Juanita Coulson has distinguished herself in many areas of SF Fandom, from fanzines to filk. She won the Best Fanzine Hugo for Yandro, which she published along with her husband, Buck, in 1965, with nominations for a 10-year run from 1958-1967. In filk circles, she has been a frequent nominee the Pegasus Award in just about every category. She has been filking since the 1950s, when she set several Heinlein lyrics to music and began writing original pieces. She has worked hard to introduce new fans to filk circles, and is recognized as a Den Mother and Ohio Valley Filk Festival Grandmistress. In 1996, she was inducted into the Filk Hall of Fame.
Toni Weisskopf is the publisher of Baen Books, and was the first winner of the Triple Crown of Southern Fandom’s awards the Rebel, the Phoenix, and the Rubble. She is notable as the editor of such SF anthologies as Cosmic Stories: Adventures in Sol System and Transhuman (with Mark L. Van Name) as well as the mammoth 1997 Southern Fandom Confederation Handbook. Recently, she edited her late husband, Hank Reinhardt’s The Book of Swords.
Renovation (WorldCon 2011) Guest of Honor bios:
Tim Powers is a leading speculative novelist, whose books include The Drawing of the Dark (Del Rey, 1979), The Anubis Gates (Ace, 1983, winner of the Philip K. Dick Memorial Award and the Prix Apollo), Dinner at Deviant’s Palace (Ace, 1985, winner of the Philip K. Dick Memorial Award), On Stranger Tides (Ace, 1987), The Stress of Her Regard (Ace, 1989, winner of the Mythopoeic Award), Last Call (Morrow, 1992, winner of the World Fantasy Award), and Declare (Morrow, 2001, winner of the World Fantasy Award). Tim has frequently taught at the Clarion science fiction writer’s workshop.
Ellen Asher was the editor of the Science Fiction Book Club for thirty-four years and three months, thereby fulfilling her life’s ambition of beating John W. Campbell’s record as the person with the longest tenure in the same science fiction job. Ellen is a winner of the New England Science Fiction Association’s Edward E. Smith Memorial Award for Imaginative Fiction (the Skylark) and in 2007 received a World Fantasy Award in the category Special Award: Professional.
A native of Peru, Boris Vallejo has created a great volume of work for the Fantasy field, having worked for virtually every major publishing house with a science fiction/fantasy line. Boris has also illustrated for album covers, video box art, and motion picture advertising. His mastery of oil painting is immediately and abundantly clear to anyone who looks at his work, and his classic sense is as much an homage to the old masters as it is to anyone contemporaneously working in the Fantasy genre.

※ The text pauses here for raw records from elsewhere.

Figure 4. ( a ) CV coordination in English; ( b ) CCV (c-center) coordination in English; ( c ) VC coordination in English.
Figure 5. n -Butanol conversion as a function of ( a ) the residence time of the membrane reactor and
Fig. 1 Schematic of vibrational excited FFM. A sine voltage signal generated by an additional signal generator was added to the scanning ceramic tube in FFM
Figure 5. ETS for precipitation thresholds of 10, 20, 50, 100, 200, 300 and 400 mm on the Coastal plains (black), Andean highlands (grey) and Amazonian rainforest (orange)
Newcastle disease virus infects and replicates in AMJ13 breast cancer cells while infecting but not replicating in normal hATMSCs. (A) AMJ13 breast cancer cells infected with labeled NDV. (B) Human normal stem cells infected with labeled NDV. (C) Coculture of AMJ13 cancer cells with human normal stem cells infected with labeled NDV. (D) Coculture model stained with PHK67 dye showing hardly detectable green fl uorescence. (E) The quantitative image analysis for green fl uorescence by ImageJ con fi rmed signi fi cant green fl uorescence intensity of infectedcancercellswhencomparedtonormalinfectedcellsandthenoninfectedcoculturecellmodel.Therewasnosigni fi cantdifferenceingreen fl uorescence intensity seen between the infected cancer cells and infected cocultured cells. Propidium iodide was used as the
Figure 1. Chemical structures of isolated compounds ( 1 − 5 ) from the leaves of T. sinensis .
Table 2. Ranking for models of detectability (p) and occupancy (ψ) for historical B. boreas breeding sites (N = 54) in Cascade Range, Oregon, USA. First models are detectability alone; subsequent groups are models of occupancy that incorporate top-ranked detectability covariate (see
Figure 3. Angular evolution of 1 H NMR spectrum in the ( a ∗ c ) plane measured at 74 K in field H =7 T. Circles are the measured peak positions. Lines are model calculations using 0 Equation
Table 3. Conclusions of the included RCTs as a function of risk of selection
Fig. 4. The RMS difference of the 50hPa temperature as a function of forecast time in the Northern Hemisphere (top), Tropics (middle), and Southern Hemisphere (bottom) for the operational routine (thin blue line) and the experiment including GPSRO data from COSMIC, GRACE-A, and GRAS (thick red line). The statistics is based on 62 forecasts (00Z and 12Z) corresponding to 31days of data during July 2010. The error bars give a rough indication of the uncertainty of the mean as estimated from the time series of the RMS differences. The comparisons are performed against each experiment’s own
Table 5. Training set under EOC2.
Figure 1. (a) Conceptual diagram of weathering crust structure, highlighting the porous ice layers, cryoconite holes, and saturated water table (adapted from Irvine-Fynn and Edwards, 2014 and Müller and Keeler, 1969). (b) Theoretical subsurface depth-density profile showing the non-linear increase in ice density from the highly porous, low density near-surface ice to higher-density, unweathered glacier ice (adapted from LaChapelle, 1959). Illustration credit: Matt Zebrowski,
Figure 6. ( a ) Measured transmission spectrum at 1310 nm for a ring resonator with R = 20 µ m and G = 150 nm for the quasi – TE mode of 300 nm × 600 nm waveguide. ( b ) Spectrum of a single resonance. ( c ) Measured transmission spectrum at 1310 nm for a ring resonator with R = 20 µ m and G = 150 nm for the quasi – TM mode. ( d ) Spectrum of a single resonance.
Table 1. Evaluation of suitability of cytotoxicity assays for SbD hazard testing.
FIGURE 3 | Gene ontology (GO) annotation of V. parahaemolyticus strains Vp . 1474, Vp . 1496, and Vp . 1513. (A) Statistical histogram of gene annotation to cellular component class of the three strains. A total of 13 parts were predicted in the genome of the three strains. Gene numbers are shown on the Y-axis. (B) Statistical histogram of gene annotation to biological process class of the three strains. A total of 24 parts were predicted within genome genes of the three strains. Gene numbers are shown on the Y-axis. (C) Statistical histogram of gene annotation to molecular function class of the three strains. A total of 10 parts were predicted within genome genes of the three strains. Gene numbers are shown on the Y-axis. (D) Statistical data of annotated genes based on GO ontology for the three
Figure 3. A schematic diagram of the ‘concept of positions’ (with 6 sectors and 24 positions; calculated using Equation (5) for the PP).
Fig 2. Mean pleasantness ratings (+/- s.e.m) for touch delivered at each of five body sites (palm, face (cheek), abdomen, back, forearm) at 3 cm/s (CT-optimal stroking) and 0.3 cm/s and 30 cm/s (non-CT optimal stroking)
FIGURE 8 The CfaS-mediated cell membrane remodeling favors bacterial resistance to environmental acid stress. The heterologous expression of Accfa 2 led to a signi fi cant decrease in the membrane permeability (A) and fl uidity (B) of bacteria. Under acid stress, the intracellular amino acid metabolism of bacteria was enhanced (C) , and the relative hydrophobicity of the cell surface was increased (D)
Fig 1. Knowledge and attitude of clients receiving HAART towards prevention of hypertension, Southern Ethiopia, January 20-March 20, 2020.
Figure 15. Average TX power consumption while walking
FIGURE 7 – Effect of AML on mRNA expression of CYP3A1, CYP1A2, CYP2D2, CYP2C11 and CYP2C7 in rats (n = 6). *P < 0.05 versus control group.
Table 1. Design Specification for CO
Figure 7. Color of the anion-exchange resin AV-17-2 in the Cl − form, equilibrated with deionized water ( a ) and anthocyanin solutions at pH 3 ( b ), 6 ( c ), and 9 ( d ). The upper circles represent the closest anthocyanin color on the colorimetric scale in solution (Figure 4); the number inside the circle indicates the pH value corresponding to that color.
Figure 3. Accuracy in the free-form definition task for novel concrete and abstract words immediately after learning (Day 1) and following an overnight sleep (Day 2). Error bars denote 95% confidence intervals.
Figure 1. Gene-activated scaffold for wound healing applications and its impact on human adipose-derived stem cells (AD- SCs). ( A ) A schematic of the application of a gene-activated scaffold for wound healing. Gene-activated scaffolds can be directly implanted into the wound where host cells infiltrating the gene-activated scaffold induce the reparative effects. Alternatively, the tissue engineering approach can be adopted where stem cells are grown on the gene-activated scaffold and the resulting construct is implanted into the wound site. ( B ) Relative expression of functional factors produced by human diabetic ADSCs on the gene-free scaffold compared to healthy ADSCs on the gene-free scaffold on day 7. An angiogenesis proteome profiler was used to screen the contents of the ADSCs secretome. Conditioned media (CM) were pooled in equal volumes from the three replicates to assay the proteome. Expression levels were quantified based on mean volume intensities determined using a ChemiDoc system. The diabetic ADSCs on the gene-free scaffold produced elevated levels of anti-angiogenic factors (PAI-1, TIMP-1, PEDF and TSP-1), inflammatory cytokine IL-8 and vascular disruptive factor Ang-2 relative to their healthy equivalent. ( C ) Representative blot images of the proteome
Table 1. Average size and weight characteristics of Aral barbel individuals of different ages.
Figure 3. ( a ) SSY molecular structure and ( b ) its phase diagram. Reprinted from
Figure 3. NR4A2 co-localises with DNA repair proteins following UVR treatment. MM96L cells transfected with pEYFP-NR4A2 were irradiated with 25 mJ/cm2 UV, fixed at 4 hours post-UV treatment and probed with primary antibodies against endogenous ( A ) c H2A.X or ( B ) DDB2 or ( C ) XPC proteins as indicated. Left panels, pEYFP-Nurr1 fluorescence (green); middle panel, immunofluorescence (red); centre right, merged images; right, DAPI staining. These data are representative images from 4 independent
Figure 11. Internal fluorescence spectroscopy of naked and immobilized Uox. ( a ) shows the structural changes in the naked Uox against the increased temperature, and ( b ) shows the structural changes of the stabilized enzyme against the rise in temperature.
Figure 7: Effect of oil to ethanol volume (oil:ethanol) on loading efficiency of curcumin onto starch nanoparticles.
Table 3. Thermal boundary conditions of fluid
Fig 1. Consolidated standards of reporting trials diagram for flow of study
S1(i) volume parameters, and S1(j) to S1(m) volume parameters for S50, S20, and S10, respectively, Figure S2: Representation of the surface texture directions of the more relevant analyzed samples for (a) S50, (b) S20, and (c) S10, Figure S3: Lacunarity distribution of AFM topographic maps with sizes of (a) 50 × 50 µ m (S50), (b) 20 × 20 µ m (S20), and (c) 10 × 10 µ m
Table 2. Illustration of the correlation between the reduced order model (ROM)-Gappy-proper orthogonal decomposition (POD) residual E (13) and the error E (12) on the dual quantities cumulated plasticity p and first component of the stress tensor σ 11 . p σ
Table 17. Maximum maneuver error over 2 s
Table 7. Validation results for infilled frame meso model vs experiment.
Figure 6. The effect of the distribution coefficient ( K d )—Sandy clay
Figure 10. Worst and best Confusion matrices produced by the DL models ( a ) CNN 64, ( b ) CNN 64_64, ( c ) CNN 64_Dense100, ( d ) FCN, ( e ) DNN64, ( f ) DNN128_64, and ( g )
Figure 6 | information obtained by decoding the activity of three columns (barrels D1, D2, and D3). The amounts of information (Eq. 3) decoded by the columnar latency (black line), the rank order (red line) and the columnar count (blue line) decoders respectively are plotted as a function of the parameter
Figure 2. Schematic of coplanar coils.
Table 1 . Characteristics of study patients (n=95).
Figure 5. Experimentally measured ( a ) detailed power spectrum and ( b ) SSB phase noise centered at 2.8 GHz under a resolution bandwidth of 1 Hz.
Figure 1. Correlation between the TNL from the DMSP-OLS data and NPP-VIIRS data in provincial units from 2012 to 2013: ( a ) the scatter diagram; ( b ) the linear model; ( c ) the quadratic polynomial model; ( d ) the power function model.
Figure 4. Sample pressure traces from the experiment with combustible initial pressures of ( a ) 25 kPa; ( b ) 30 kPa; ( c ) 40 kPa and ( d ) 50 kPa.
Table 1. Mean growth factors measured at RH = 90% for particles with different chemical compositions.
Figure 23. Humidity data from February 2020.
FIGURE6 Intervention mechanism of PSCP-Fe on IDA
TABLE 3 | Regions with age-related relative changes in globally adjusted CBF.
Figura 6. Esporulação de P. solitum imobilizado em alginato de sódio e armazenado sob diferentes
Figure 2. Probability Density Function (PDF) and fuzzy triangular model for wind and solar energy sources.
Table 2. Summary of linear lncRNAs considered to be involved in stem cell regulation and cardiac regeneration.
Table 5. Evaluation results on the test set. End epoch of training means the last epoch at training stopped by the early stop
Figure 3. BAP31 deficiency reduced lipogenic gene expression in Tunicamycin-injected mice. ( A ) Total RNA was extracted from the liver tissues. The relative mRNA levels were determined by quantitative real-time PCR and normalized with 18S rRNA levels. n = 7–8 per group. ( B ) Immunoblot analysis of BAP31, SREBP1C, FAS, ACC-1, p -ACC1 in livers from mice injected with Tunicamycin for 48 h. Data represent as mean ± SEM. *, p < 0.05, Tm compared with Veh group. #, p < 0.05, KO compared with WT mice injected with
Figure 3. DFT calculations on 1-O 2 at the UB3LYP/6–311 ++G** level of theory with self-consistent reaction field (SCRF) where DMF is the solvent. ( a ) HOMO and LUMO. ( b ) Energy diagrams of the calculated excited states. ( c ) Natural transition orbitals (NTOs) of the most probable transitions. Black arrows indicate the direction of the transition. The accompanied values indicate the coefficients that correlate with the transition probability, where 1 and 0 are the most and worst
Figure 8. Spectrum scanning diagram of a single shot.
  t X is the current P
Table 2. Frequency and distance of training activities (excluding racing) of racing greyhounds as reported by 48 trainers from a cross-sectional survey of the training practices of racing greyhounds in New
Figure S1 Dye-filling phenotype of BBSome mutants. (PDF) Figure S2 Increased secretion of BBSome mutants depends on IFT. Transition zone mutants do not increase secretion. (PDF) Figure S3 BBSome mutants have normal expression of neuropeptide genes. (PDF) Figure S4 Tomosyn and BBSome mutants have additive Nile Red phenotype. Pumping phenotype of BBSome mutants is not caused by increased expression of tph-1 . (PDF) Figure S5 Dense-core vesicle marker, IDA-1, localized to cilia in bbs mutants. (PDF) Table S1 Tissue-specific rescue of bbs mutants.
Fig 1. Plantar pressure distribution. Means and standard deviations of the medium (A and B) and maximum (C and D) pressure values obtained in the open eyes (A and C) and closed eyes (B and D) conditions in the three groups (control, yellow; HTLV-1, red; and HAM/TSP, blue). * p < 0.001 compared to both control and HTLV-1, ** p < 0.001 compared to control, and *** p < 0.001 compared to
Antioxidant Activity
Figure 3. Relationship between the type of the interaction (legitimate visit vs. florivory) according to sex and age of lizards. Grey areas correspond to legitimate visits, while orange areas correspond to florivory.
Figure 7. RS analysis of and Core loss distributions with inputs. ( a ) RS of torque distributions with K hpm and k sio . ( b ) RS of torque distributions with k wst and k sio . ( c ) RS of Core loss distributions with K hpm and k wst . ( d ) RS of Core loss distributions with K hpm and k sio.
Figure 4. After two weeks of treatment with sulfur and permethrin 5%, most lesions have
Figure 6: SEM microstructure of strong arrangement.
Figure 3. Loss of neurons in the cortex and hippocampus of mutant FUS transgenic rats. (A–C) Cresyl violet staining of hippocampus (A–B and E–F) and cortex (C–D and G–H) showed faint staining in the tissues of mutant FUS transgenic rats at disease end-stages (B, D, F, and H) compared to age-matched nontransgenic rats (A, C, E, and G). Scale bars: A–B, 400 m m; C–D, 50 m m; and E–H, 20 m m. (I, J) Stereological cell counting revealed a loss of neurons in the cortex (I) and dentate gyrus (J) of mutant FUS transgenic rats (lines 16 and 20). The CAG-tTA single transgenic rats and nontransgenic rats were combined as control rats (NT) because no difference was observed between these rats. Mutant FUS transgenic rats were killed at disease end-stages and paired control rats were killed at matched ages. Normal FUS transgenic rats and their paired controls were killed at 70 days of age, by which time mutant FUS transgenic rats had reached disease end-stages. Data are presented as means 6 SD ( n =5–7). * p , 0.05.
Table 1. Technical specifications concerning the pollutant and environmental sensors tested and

Charles N. Brown was Publisher & Editor-in-Chief of 29-time Hugo-winner Locus magazine, which he founded in 1968. Charles had been involved in the science fiction field since the late 1940s. He was the original book reviewer for Asimov’s, edited several SF anthologies, and wrote for numerous magazines and newspapers. Charles died unexpectedly on 12 July 2009, while flying home from Readercon. To acknowledge Charles’ lasting impact on our field, he remains a Renovation Guest of Honor.
You mention that the late Charles N. Brown will be a guest of honor at Reno in 2011. Wouldn’t that be *ghost* of honor?